Manitoba First Nations bear brunt of flooding
Published Sunday, April 19, 2009 11:15PM EDT
As the Red River stops rising and officials monitor sandbag dikes in Winnipeg, it appears that many of the flooding victims in the region live on First Nations communities.
So far, about 2,000 people have been forced to flee their homes because of flooding. Around 1,300 of those are from aboriginal communities like Peguis, which is located 145 kilometres south of the provincial capital.
On Wednesday, 740 people from Peguis fled their homes as the Fisher River flooded the low-laying lands around their community.
According to Peguis Chief Glenn Hudson, the community deals with flooding every season, and something must be done to help prevent future floods.

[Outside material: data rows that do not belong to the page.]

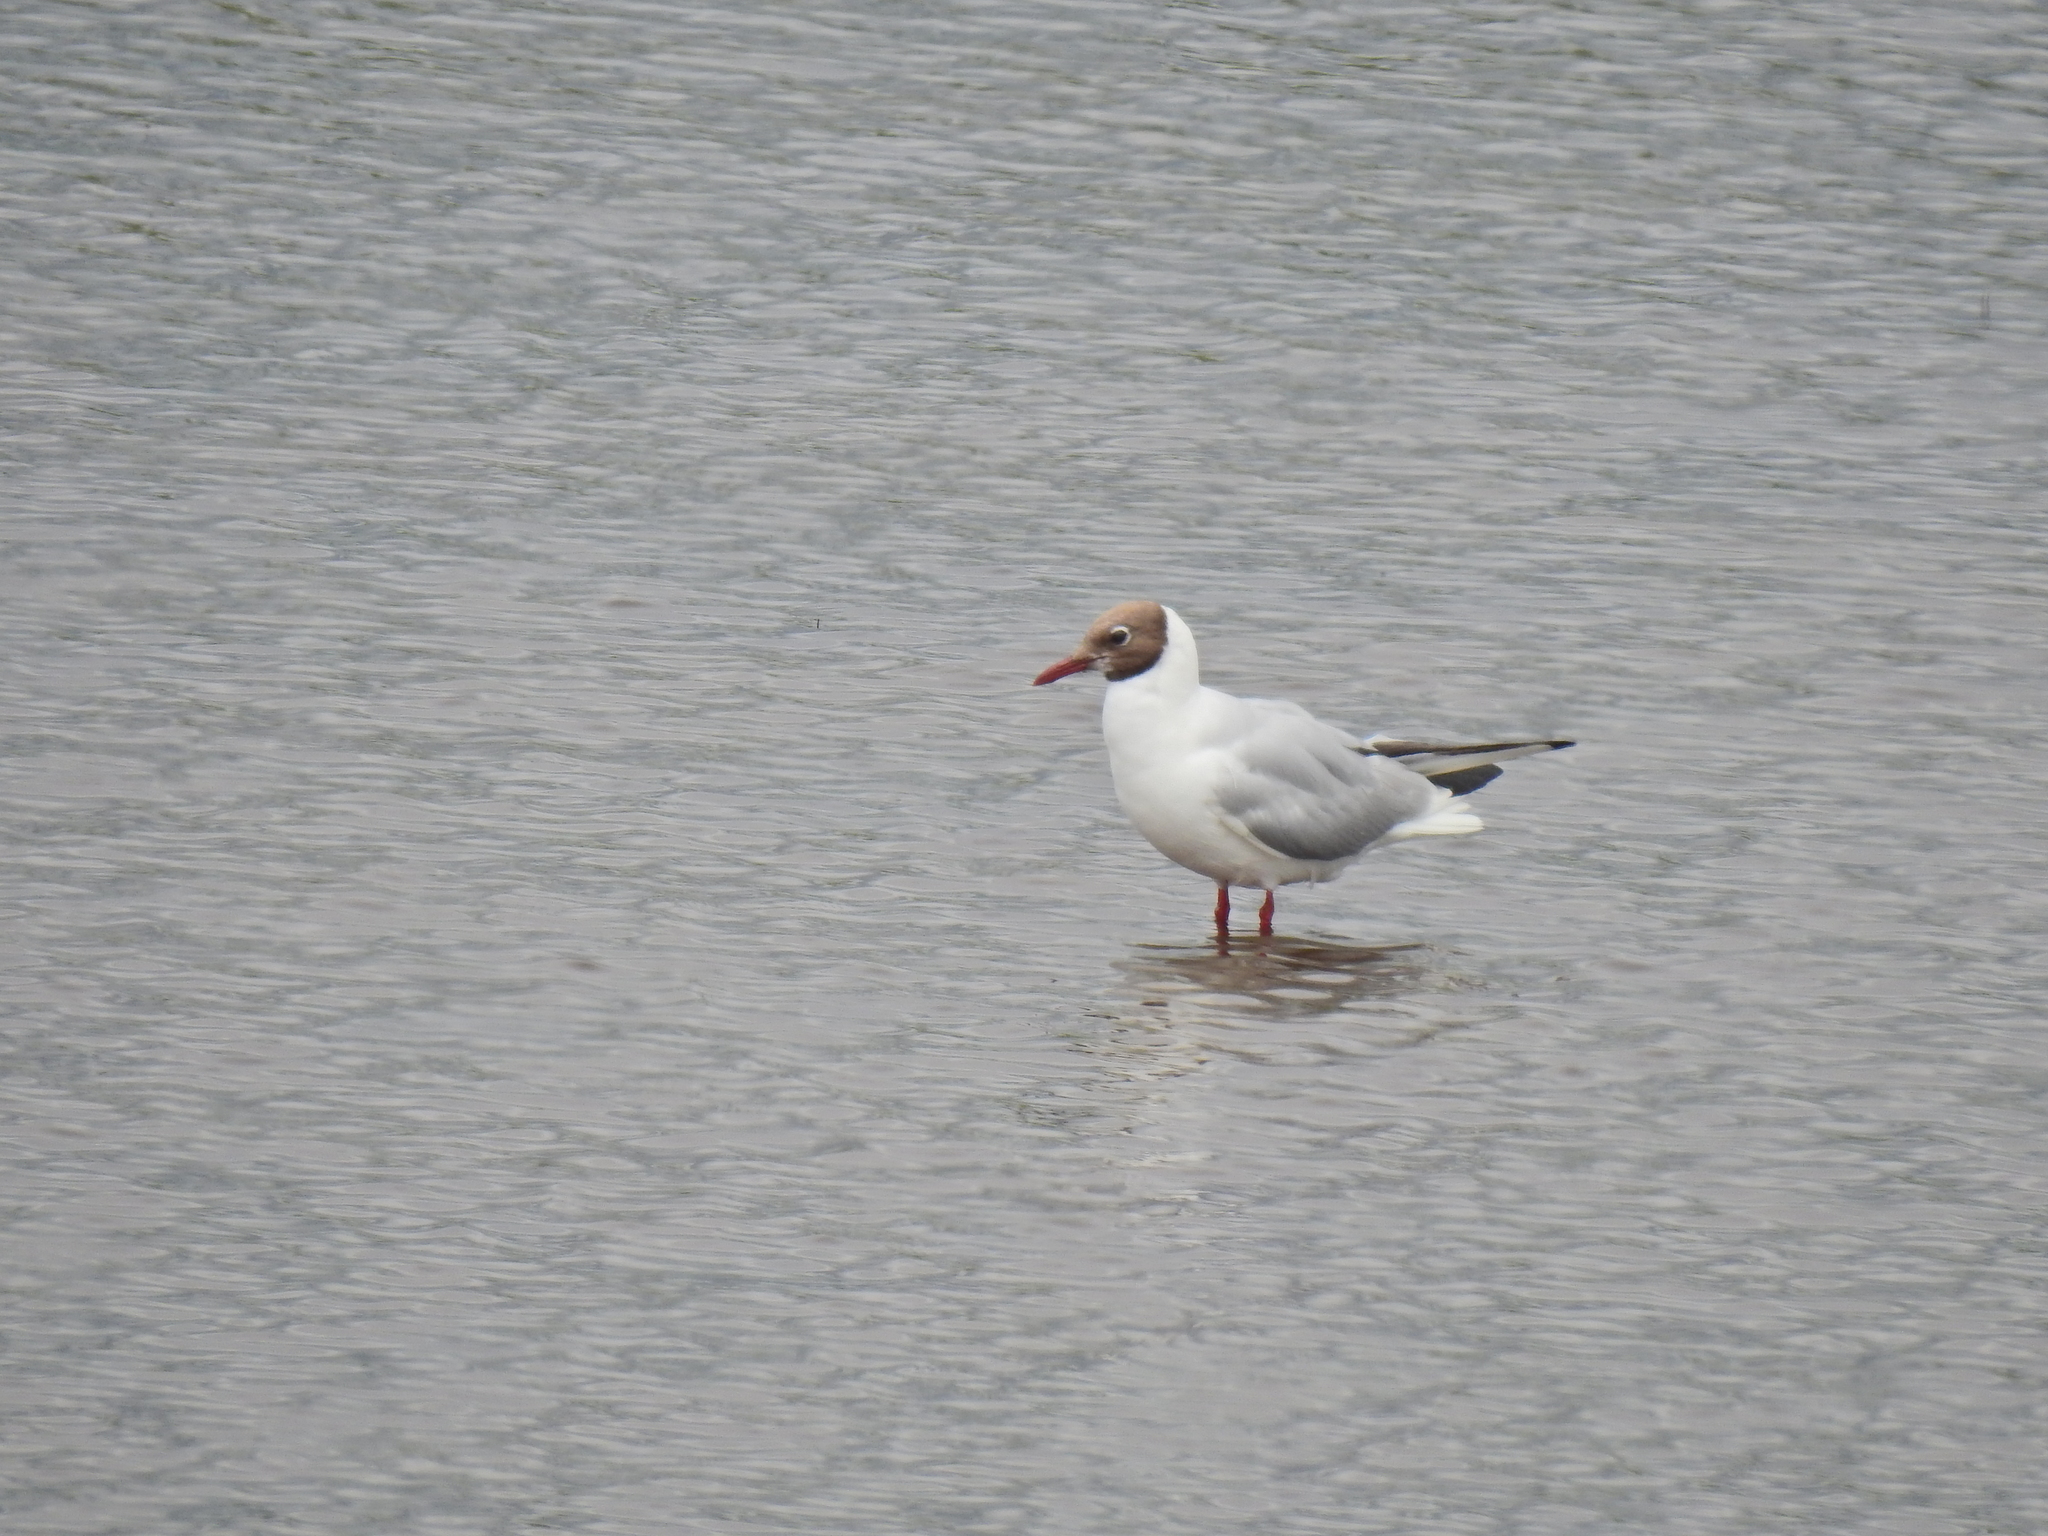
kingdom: Animalia
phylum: Chordata
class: Aves
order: Charadriiformes
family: Laridae
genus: Chroicocephalus
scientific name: Chroicocephalus ridibundus
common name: Black-headed gull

"Either build a dike, or a floodway around ... I think we have to do something," he said.
Local resident Fred Stevenson said the community has been hit especially hard with this year's flooding.
"You get up and all you see is water, and everything around you that you've lost," he told CTV Winnipeg Sunday.
While the Fisher River and other tributaries in the region appear to have crested, the Red Cross is appealing for cash donations as it offers assistance to hundreds of Manitobans who have fled their homes to escape flood waters.
Red Cross officials are registering residents at a reception centre in Winnipeg set up by the municipal and provincial governments.
The organization is also distributing comfort kits, which contain necessities such as toothbrushes that residents who hastily left their homes may have forgotten in the rush.
Cheryl Baldwin, director for the Red Cross Disaster Response Team, said Sunday that cash donations are badly needed if the organization is to help people in need now and continue assisting them after the flooding recedes.
"The Red Cross has said it will be there until the end," Baldwin said during an interview on CTV Newsnet. "We're going on an appeal for donations because of the fact that there will be recovery efforts needed to assist the most vulnerable to get back on their feet again."
Many people who are arriving at the reception centre have told Red Cross officials that they've been sleeping in their cars, unaware that short-term assistance was available to them, Baldwin said.
Overland flooding has soaked the main floors of a number of homes throughout southern Manitoba and made roads impassable.
Near Morris, the river is about 16 kilometres wide, which is well over its average width of 200 metres.
Near Winnipeg, the river measured about 6.4 metres high on Saturday, 0.46 metres below when it crested on Thursday, according to Manitoba's Emergency Measures Organization.
Officials predicted that the river would decline to about 6.2 metres on Sunday.
While the water is slowly receding, the department warns that with normal rainfall, the river could still measure 4.6 metres high in mid-May, and the river could crest again if rainfall is heavy.